PROBLEM DESCRIPTION:
Make an exact copy of the records below. Include every line.

STUDY MATERIAL:

■ ■ ■ ■ ■ ■ ■

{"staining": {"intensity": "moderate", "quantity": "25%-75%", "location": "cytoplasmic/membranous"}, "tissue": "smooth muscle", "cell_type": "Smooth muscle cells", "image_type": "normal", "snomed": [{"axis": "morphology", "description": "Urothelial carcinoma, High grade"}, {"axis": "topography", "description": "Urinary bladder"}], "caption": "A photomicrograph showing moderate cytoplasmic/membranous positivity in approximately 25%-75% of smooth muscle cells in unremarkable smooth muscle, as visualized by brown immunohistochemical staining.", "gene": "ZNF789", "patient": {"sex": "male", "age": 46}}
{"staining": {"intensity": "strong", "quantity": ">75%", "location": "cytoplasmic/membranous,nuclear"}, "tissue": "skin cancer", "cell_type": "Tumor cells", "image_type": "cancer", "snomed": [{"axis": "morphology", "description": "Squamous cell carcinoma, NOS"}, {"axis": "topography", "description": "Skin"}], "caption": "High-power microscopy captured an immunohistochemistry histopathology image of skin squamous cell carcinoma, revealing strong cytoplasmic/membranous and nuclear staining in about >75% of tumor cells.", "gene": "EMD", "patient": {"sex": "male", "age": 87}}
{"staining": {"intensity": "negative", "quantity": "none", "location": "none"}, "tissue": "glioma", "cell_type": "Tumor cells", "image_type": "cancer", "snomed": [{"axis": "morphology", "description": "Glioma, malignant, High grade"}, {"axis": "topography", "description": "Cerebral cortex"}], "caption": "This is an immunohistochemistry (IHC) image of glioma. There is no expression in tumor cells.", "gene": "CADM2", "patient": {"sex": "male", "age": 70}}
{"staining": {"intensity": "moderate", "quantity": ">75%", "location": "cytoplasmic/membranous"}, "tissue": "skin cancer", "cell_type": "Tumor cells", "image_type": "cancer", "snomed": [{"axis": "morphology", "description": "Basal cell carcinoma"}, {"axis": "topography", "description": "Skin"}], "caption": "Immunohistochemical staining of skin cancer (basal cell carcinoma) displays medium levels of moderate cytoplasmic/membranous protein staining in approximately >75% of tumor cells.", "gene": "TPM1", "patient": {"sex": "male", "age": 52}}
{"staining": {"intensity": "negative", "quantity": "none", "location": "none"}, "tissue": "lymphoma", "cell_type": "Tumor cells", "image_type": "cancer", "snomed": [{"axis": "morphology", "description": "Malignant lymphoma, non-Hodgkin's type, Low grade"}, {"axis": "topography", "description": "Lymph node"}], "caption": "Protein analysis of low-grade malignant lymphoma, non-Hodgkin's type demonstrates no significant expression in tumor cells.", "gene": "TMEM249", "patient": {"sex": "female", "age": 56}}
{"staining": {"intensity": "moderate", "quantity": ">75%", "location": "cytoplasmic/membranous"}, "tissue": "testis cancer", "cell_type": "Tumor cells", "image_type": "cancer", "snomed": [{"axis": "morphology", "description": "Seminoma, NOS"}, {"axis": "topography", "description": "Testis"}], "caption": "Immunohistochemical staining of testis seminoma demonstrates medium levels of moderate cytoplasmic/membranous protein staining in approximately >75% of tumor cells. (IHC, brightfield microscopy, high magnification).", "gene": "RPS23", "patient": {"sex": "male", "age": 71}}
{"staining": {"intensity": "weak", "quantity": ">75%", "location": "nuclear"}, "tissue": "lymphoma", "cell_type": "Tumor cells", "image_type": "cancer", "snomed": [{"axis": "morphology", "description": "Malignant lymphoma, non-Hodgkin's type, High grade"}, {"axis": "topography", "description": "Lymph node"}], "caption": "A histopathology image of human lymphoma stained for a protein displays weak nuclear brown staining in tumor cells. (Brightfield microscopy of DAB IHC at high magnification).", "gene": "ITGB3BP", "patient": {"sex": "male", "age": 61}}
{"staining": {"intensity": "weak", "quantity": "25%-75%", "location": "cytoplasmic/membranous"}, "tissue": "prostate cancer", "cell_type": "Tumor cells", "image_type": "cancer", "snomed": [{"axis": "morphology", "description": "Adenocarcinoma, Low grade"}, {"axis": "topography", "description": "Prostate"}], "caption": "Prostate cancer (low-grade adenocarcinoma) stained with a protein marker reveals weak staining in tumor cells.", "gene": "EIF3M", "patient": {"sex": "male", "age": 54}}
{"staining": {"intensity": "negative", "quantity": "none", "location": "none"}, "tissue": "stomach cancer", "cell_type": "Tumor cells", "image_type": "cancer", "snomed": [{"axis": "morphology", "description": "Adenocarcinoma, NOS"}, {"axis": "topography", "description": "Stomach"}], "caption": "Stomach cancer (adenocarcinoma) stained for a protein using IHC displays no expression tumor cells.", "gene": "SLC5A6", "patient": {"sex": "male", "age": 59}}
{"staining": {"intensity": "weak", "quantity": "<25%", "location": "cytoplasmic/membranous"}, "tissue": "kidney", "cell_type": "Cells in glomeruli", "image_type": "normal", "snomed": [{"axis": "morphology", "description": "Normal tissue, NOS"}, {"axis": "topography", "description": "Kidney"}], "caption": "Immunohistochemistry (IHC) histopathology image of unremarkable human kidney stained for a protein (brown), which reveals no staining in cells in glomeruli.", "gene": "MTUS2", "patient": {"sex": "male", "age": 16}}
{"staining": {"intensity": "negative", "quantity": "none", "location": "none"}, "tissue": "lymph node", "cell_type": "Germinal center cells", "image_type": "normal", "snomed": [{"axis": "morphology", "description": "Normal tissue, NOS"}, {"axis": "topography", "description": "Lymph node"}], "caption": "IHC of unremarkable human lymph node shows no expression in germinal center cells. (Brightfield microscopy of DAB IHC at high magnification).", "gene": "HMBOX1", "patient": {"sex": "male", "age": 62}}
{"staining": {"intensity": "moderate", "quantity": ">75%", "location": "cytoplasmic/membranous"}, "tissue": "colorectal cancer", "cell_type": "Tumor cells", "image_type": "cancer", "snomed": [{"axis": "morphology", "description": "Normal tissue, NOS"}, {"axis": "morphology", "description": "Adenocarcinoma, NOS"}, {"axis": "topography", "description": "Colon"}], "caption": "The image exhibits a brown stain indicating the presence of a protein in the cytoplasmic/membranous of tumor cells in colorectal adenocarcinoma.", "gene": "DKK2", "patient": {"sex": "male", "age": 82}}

■ ■ ■ ■ ■ ■ ■

RESPONSE TO THE EXERCISE:
{"staining": {"intensity": "moderate", "quantity": "25%-75%", "location": "cytoplasmic/membranous"}, "tissue": "smooth muscle", "cell_type": "Smooth muscle cells", "image_type": "normal", "snomed": [{"axis": "morphology", "description": "Urothelial carcinoma, High grade"}, {"axis": "topography", "description": "Urinary bladder"}], "caption": "A photomicrograph showing moderate cytoplasmic/membranous positivity in approximately 25%-75% of smooth muscle cells in unremarkable smooth muscle, as visualized by brown immunohistochemical staining.", "gene": "ZNF789", "patient": {"sex": "male", "age": 46}}
{"staining": {"intensity": "strong", "quantity": ">75%", "location": "cytoplasmic/membranous,nuclear"}, "tissue": "skin cancer", "cell_type": "Tumor cells", "image_type": "cancer", "snomed": [{"axis": "morphology", "description": "Squamous cell carcinoma, NOS"}, {"axis": "topography", "description": "Skin"}], "caption": "High-power microscopy captured an immunohistochemistry histopathology image of skin squamous cell carcinoma, revealing strong cytoplasmic/membranous and nuclear staining in about >75% of tumor cells.", "gene": "EMD", "patient": {"sex": "male", "age": 87}}
{"staining": {"intensity": "negative", "quantity": "none", "location": "none"}, "tissue": "glioma", "cell_type": "Tumor cells", "image_type": "cancer", "snomed": [{"axis": "morphology", "description": "Glioma, malignant, High grade"}, {"axis": "topography", "description": "Cerebral cortex"}], "caption": "This is an immunohistochemistry (IHC) image of glioma. There is no expression in tumor cells.", "gene": "CADM2", "patient": {"sex": "male", "age": 70}}
{"staining": {"intensity": "moderate", "quantity": ">75%", "location": "cytoplasmic/membranous"}, "tissue": "skin cancer", "cell_type": "Tumor cells", "image_type": "cancer", "snomed": [{"axis": "morphology", "description": "Basal cell carcinoma"}, {"axis": "topography", "description": "Skin"}], "caption": "Immunohistochemical staining of skin cancer (basal cell carcinoma) displays medium levels of moderate cytoplasmic/membranous protein staining in approximately >75% of tumor cells.", "gene": "TPM1", "patient": {"sex": "male", "age": 52}}
{"staining": {"intensity": "negative", "quantity": "none", "location": "none"}, "tissue": "lymphoma", "cell_type": "Tumor cells", "image_type": "cancer", "snomed": [{"axis": "morphology", "description": "Malignant lymphoma, non-Hodgkin's type, Low grade"}, {"axis": "topography", "description": "Lymph node"}], "caption": "Protein analysis of low-grade malignant lymphoma, non-Hodgkin's type demonstrates no significant expression in tumor cells.", "gene": "TMEM249", "patient": {"sex": "female", "age": 56}}
{"staining": {"intensity": "moderate", "quantity": ">75%", "location": "cytoplasmic/membranous"}, "tissue": "testis cancer", "cell_type": "Tumor cells", "image_type": "cancer", "snomed": [{"axis": "morphology", "description": "Seminoma, NOS"}, {"axis": "topography", "description": "Testis"}], "caption": "Immunohistochemical staining of testis seminoma demonstrates medium levels of moderate cytoplasmic/membranous protein staining in approximately >75% of tumor cells. (IHC, brightfield microscopy, high magnification).", "gene": "RPS23", "patient": {"sex": "male", "age": 71}}
{"staining": {"intensity": "weak", "quantity": ">75%", "location": "nuclear"}, "tissue": "lymphoma", "cell_type": "Tumor cells", "image_type": "cancer", "snomed": [{"axis": "morphology", "description": "Malignant lymphoma, non-Hodgkin's type, High grade"}, {"axis": "topography", "description": "Lymph node"}], "caption": "A histopathology image of human lymphoma stained for a protein displays weak nuclear brown staining in tumor cells. (Brightfield microscopy of DAB IHC at high magnification).", "gene": "ITGB3BP", "patient": {"sex": "male", "age": 61}}
{"staining": {"intensity": "weak", "quantity": "25%-75%", "location": "cytoplasmic/membranous"}, "tissue": "prostate cancer", "cell_type": "Tumor cells", "image_type": "cancer", "snomed": [{"axis": "morphology", "description": "Adenocarcinoma, Low grade"}, {"axis": "topography", "description": "Prostate"}], "caption": "Prostate cancer (low-grade adenocarcinoma) stained with a protein marker reveals weak staining in tumor cells.", "gene": "EIF3M", "patient": {"sex": "male", "age": 54}}
{"staining": {"intensity": "negative", "quantity": "none", "location": "none"}, "tissue": "stomach cancer", "cell_type": "Tumor cells", "image_type": "cancer", "snomed": [{"axis": "morphology", "description": "Adenocarcinoma, NOS"}, {"axis": "topography", "description": "Stomach"}], "caption": "Stomach cancer (adenocarcinoma) stained for a protein using IHC displays no expression tumor cells.", "gene": "SLC5A6", "patient": {"sex": "male", "age": 59}}
{"staining": {"intensity": "weak", "quantity": "<25%", "location": "cytoplasmic/membranous"}, "tissue": "kidney", "cell_type": "Cells in glomeruli", "image_type": "normal", "snomed": [{"axis": "morphology", "description": "Normal tissue, NOS"}, {"axis": "topography", "description": "Kidney"}], "caption": "Immunohistochemistry (IHC) histopathology image of unremarkable human kidney stained for a protein (brown), which reveals no staining in cells in glomeruli.", "gene": "MTUS2", "patient": {"sex": "male", "age": 16}}
{"staining": {"intensity": "negative", "quantity": "none", "location": "none"}, "tissue": "lymph node", "cell_type": "Germinal center cells", "image_type": "normal", "snomed": [{"axis": "morphology", "description": "Normal tissue, NOS"}, {"axis": "topography", "description": "Lymph node"}], "caption": "IHC of unremarkable human lymph node shows no expression in germinal center cells. (Brightfield microscopy of DAB IHC at high magnification).", "gene": "HMBOX1", "patient": {"sex": "male", "age": 62}}
{"staining": {"intensity": "moderate", "quantity": ">75%", "location": "cytoplasmic/membranous"}, "tissue": "colorectal cancer", "cell_type": "Tumor cells", "image_type": "cancer", "snomed": [{"axis": "morphology", "description": "Normal tissue, NOS"}, {"axis": "morphology", "description": "Adenocarcinoma, NOS"}, {"axis": "topography", "description": "Colon"}], "caption": "The image exhibits a brown stain indicating the presence of a protein in the cytoplasmic/membranous of tumor cells in colorectal adenocarcinoma.", "gene": "DKK2", "patient": {"sex": "male", "age": 82}}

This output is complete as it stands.